Türkiye Gazeteciler Konfederasyonu Başkanlar Kurulu Toplantısını gerçekleştirmek üzere 81 ilden temsilcileriyle Mardin’de toplandı.
Hala tüm sıcaklığı ve çirkinliğiyle bölgede inatla sürdürülen savaşa rağmen 65 ilden basın temsilcisinin Mardin’de toplanacak olması, savaşa karşı barış dilini besleyecek anlamlı bir girişim olacaktır.
Toplantı Cuma günü Mardin’de gerçekleştirildikten sonra, gelen konukların Midyat ve Hasankeyf’i de gezerek tanıyacak olmaları ilimiz ve bölgemiz için anlamlı ve güçlü bir tanıtım sağlayacaktır.
Bölgemizin ülkenin dört bir yanından basın mensuplarınca yerinde gözlenecek ve tanınacak olması savaş karşıtı, barış yanlısı güçlü bir basın tavrı açısından önemli ve yerinde bir girişimdir.
Muhakkak ki iki gün gezip bir heyet rehberliğinde gezmek bölgemizi ve insanımızı tanımaya yetmeyecektir fakat buna rağmen hiç ummadığımız ön yargıları kırmasa da çatlatacak devamında o ezberlerin kırılmasına olanak sağlayacaktır.
Bu anlamda basın mensuplarının bölgemize gelirken haklı tedirginliklerinin yadırganmaması gerektiğini o tedirginliklerin kaynaklarını kurutmak adına elbirliğiyle çalışmamız, yazmamız ve her alanda mücadele etmemiz gerektiğini hatırlatmak isterim.
Bu mücadeleyi yürütülebilmek için biliyorum ki barışın basına ihtiyaç duyduğu kadar basının da özgürlüğe ihtiyacı vardır.
Bunun içindir ki ülkede barışı istemeyenler basını özgürlüğünden mahrum bırakıyor.
Basın mensuplarını yargılayıp cezaevlerinde mahkûm ediyor.
Dışarıda bıraktıklarını da çeşitli baskı ve tacizlerle çalıştıkları kurumlarından kapı dışarı ediyor.
***
Düşük Profil Çekişmeleri: Başbakan mı Ofis Boy mu
İktidar partisinde bir çekişmedir almış başını gidiyor.

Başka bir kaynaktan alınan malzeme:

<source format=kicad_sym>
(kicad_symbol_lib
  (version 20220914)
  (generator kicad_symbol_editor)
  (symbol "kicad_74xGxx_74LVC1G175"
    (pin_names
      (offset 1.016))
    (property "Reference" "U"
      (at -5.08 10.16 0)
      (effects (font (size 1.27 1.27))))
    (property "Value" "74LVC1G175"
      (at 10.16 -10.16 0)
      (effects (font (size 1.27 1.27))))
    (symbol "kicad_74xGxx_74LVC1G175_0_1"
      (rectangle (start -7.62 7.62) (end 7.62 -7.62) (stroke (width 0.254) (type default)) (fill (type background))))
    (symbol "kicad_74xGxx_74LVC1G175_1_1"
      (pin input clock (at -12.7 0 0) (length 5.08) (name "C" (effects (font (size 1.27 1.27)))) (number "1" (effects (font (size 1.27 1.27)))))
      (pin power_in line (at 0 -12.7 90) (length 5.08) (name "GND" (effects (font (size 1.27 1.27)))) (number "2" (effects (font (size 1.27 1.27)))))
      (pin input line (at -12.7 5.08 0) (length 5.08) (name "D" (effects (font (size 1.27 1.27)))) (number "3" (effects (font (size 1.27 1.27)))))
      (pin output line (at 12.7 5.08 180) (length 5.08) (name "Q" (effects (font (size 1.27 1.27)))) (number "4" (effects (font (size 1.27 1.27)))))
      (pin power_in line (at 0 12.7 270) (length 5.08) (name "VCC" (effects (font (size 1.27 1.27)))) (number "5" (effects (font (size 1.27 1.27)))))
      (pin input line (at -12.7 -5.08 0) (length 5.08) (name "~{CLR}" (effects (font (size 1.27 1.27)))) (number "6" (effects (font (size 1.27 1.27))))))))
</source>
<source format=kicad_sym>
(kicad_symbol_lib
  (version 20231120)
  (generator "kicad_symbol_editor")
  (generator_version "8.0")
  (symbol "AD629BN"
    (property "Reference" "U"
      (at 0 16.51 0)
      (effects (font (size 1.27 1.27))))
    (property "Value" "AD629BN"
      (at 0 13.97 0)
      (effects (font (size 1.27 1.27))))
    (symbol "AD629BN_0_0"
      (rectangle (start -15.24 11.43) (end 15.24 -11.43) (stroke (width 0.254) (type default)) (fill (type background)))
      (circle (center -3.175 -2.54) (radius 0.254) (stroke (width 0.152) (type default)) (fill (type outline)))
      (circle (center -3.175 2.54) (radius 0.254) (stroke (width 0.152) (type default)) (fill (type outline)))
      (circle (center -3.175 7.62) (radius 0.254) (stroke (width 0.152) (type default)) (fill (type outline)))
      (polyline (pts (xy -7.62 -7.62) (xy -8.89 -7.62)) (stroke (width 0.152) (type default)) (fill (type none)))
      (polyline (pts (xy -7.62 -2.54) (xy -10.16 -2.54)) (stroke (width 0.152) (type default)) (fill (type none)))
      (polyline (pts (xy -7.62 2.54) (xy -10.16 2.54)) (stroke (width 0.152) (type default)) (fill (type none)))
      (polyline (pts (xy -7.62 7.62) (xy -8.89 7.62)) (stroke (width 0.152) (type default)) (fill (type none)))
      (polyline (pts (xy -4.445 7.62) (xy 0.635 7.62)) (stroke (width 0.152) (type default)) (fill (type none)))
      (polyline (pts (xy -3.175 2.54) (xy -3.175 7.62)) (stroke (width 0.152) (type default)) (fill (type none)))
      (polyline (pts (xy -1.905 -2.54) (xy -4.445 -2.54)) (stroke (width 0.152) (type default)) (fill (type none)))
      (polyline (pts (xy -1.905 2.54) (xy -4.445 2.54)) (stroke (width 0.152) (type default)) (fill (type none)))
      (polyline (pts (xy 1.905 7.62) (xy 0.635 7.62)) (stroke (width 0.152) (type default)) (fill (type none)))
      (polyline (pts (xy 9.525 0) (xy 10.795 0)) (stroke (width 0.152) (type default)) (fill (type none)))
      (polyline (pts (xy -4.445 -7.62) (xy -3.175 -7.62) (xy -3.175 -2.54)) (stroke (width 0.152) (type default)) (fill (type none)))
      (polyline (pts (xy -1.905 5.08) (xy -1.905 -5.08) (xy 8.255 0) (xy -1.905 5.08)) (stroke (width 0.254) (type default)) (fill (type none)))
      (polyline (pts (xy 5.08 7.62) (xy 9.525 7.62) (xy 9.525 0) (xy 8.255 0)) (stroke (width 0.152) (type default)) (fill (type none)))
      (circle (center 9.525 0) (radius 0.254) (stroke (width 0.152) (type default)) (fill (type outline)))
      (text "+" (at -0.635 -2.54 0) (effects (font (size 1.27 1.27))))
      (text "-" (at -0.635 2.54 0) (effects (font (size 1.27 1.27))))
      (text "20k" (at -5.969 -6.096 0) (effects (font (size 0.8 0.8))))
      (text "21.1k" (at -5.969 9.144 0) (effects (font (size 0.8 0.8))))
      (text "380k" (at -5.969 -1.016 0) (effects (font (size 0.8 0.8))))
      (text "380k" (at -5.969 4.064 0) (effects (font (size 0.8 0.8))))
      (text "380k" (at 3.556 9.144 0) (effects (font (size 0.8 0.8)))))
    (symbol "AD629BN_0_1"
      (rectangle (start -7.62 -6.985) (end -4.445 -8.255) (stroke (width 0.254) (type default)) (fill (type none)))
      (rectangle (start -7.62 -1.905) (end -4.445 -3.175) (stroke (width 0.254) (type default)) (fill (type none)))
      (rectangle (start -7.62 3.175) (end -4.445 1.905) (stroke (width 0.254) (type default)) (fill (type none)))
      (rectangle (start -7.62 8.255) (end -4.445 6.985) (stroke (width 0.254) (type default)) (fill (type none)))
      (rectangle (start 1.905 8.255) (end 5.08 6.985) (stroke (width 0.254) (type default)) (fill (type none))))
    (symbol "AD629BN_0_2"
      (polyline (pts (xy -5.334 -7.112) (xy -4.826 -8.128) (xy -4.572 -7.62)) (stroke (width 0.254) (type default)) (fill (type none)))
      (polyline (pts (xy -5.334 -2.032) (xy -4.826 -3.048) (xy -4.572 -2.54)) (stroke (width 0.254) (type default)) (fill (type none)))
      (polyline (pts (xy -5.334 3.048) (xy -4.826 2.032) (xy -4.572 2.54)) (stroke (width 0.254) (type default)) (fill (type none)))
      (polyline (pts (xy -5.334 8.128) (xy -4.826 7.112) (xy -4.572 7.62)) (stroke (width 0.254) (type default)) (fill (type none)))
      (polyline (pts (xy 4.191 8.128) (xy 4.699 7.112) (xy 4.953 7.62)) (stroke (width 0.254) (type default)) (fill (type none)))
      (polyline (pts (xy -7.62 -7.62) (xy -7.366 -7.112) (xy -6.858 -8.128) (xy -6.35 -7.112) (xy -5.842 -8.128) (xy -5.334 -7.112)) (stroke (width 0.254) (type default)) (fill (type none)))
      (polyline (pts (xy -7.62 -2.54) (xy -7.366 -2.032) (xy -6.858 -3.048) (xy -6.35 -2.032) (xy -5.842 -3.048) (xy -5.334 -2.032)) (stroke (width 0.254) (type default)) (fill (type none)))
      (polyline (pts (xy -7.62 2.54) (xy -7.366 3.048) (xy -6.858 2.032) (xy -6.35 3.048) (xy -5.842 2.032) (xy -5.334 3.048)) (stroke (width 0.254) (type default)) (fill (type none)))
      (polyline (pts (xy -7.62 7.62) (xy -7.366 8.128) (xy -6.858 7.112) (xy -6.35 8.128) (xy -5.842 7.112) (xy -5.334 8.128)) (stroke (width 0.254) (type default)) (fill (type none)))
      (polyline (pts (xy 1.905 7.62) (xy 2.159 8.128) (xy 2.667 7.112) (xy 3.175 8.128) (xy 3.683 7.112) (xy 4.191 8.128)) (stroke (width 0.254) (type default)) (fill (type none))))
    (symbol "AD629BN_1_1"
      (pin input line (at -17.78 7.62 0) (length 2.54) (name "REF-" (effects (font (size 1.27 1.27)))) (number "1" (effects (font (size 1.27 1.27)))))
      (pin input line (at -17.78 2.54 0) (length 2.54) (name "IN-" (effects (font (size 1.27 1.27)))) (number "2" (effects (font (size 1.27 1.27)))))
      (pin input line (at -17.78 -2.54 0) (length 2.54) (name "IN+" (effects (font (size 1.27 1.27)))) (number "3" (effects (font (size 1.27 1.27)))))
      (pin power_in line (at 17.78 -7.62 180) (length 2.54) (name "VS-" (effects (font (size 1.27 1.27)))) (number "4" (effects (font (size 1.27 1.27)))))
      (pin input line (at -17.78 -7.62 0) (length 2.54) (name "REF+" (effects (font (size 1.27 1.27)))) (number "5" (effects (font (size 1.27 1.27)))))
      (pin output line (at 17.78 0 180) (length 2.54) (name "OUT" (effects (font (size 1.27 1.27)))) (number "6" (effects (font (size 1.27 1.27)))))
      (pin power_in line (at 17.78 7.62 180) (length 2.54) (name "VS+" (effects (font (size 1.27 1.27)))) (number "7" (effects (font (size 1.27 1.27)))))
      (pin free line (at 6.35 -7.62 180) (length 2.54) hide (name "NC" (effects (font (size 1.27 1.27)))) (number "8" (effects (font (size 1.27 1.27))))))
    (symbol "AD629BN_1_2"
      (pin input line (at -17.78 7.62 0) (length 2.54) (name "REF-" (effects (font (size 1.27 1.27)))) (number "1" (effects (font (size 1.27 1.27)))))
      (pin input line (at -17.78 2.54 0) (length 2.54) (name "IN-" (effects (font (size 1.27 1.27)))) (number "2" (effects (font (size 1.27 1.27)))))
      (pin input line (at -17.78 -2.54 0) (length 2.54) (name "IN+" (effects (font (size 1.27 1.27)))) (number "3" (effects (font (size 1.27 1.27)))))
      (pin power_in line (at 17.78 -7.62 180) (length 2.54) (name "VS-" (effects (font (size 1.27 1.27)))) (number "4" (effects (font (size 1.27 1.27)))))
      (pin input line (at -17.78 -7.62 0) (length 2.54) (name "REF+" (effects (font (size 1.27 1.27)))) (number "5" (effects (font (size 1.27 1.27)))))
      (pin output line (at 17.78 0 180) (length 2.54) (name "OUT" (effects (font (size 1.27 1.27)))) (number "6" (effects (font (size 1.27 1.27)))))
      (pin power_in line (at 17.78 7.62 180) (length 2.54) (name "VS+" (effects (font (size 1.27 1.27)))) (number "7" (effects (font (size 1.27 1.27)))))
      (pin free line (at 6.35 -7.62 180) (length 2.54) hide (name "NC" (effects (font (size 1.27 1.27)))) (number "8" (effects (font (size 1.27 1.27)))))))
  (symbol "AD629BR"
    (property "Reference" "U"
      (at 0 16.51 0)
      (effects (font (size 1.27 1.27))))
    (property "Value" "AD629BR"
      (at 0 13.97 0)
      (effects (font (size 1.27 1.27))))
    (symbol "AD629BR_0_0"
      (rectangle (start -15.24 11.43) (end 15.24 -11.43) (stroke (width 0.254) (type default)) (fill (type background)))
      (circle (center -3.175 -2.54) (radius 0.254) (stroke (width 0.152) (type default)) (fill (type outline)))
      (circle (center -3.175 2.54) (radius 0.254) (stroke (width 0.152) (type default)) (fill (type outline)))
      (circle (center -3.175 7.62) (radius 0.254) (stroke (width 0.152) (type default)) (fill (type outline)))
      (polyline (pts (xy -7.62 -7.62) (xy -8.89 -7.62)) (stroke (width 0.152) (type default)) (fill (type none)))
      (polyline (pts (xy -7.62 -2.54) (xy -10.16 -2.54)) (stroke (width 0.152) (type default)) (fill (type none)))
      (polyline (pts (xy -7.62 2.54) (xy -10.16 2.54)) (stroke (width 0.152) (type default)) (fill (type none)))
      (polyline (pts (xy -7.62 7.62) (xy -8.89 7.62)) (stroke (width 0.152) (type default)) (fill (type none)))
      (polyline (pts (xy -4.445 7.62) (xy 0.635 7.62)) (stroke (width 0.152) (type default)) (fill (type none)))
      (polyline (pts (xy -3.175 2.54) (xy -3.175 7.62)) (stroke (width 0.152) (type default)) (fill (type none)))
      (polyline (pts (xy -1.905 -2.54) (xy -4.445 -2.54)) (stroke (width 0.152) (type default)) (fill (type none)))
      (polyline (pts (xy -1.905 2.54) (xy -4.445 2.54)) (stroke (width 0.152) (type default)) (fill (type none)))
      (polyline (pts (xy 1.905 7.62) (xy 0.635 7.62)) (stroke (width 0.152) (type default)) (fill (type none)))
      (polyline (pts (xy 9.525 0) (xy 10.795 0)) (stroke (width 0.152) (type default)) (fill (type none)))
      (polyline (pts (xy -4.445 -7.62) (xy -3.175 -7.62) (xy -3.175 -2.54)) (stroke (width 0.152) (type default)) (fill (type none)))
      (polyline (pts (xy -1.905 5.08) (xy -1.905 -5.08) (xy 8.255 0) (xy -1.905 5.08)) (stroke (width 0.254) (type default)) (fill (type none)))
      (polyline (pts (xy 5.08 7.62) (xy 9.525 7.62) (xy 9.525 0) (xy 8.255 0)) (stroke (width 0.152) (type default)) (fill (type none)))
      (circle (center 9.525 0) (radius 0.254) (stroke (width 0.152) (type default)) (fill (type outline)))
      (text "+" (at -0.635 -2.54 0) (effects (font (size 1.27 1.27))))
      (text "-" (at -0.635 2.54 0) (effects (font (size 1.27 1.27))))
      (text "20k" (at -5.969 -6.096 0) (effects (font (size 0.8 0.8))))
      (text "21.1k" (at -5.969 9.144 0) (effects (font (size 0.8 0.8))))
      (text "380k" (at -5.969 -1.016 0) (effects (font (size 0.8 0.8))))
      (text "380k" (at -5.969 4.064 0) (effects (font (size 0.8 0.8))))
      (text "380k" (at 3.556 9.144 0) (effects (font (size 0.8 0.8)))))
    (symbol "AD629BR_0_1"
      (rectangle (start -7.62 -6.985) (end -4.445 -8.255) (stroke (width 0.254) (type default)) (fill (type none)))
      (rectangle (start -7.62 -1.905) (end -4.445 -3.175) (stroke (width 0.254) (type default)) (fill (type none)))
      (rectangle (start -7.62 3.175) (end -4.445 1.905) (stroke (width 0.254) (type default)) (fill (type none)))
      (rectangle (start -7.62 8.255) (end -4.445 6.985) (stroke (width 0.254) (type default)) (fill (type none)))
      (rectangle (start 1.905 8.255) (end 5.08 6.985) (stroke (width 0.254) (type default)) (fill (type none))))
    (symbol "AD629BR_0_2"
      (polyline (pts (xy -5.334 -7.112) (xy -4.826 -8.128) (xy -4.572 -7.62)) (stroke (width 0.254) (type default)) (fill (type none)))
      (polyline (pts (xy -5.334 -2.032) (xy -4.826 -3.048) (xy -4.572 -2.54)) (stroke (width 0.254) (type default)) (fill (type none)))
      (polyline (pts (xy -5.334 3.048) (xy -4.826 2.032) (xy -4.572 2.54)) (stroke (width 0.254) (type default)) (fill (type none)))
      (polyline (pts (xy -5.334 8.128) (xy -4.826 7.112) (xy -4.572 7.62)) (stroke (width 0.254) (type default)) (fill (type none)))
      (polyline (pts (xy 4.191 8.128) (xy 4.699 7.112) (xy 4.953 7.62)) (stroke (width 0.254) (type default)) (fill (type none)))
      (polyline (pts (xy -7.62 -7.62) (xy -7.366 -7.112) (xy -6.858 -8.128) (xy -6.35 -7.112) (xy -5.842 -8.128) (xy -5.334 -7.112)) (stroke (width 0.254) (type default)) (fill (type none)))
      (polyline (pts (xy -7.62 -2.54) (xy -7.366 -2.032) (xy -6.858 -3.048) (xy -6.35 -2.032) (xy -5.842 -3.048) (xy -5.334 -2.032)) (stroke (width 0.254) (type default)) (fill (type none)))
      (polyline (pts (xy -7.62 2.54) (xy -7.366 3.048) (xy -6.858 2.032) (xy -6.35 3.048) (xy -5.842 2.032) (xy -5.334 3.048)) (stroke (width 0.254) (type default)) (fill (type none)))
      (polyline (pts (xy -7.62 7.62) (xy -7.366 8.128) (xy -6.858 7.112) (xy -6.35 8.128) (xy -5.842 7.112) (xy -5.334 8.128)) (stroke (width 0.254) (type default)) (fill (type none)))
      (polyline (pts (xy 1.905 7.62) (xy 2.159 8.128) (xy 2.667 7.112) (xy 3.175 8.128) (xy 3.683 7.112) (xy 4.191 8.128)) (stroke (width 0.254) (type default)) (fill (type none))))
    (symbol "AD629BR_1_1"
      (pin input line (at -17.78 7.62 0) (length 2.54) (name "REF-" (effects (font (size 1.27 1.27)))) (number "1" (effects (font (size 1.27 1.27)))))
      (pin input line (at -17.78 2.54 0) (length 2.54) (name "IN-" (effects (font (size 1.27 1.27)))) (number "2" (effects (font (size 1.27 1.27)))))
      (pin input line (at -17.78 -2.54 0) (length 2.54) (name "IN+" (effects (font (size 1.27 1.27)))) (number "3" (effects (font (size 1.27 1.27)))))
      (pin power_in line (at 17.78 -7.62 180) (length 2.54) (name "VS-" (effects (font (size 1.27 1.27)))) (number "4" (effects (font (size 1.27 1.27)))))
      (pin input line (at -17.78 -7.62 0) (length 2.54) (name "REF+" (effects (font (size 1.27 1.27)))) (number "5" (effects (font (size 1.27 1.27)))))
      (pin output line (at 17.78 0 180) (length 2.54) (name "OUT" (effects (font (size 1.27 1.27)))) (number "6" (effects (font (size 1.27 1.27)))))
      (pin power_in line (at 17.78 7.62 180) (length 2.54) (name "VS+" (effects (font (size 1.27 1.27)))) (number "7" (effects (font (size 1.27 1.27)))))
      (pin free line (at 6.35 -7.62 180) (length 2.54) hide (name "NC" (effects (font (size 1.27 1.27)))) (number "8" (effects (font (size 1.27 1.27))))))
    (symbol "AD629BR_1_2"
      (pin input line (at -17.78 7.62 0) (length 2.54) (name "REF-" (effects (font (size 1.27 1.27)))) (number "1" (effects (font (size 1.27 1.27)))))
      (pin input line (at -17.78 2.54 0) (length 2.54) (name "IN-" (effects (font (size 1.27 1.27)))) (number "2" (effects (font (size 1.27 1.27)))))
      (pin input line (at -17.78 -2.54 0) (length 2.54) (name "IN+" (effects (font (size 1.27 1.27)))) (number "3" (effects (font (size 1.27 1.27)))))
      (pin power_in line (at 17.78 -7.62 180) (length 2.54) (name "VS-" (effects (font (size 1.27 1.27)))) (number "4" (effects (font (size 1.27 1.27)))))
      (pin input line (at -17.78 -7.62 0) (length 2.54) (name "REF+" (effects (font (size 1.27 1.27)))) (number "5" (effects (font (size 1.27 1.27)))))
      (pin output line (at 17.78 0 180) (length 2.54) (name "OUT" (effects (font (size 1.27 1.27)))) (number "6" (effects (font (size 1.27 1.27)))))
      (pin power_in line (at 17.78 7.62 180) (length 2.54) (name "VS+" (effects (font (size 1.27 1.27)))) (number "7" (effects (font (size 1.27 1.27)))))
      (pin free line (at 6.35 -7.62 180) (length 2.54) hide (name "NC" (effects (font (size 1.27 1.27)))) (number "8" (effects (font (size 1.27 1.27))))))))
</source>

En düşük profilli benim diyor neredeyse her Başbakan olmak isteyen.
Hatırlarsanız Davutoğlu’nun üstü çizildikten hemen sonra AKP’deki yeni dönemi değerlendiren Ankara Milletvekili Aydın Ünal “Güçlü cumhurbaşkanı ve güçlü başbakan ile yürümüyor” deyip eklemişti “Bundan sonra gelecek başbakanın profili daha düşük olacak”
Gerekçesini de hatırlatayım “Artık fiili başkanlık sistemine geçiyoruz. Tıpkı Atatürk, İnönü, Bayar gibi Cumhurbaşkanlarının güçlü, başbakanların profilinin düşük olduğu sürece geçiyoruz. Bizde anayasal olarak bu yok ama artık fiilen oluşmuştu. Başbakan biraz geride olacak” “Bu durum anayasal zemine ulaşmalı. Ya partili Cumhurbaşkanı olacak yani birkaç kelime değiştirilip Anayasa’da Cumhurbaşkanı’nın partiyle ilişkisi kesilmeyecek, partiyi Cumhurbaşkanı yönetecek ya da başkanlık sistemine geçeceğiz. Türkiye için artık bu sistem elzem hale geldi.”
Ünal konuşmasında, profili düşük bir nevi teknik işlerle uğraşacak bir Başbakan, arayışında olduklarını ifade etti. Ki bu vekil Cumhurbaşkanıyla kahvaltıda bir araya gelmiş ve açıklamayı o kahvaltıdan sonra yapmıştı. O sözler sonradan çok tartışılınca, uyarılmış olmalı ki özür dileyerek söylediğinden daha doğrusu ağzından kaçırdığından çark etmeye çalıştı ama nafile, o sözler kolay unutulmaz.
Ünal’ın ifadesine göre neymiş efendim “Düşük profilli ifadesi,'çok munis, sakin, samimi, vakur, mütevazı, sessiz ve derinden işini yapan' anlamında bir kelimeydi. Düşük profilli bir kelimeydi” Ama kelimelerin manası değişirmiş. Bu tanıma göre sessiz ve derinden iş yapacakmış.
Aman haa duymasın cumhurun başı ne öyle sessiz ve derinden..
Bakalım kim olacak Cumhurbaşkanının bir nevi teknik işleriyle uğraşacak düşük profilli Başbakanı?